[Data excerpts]
****

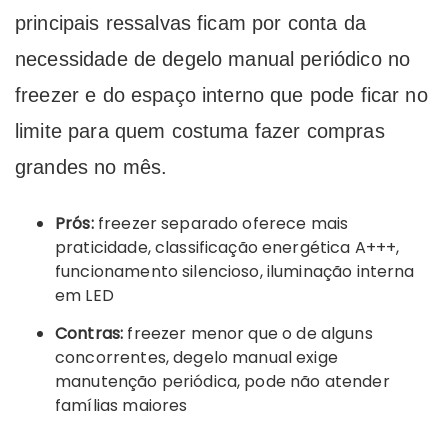
principais ressalvas ficam por conta da
necessidade de degelo manual periódico no
freezer e do espaço interno que pode ficar no
limite para quem costuma fazer compras
grandes no mês.
Prós:
freezer separado oferece mais
praticidade, classificação energética A+++,
funcionamento silencioso, iluminação interna
em LED
Contras:
freezer menor que o de alguns
concorrentes, degelo manual exige
manutenção periódica, pode não atender
famílias maiores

****

■ Description of the task
Consider the entries above and return each line with the string "pode".

■ Task solution
freezer e do espaço interno que pode ficar no
manutenção periódica, pode não atender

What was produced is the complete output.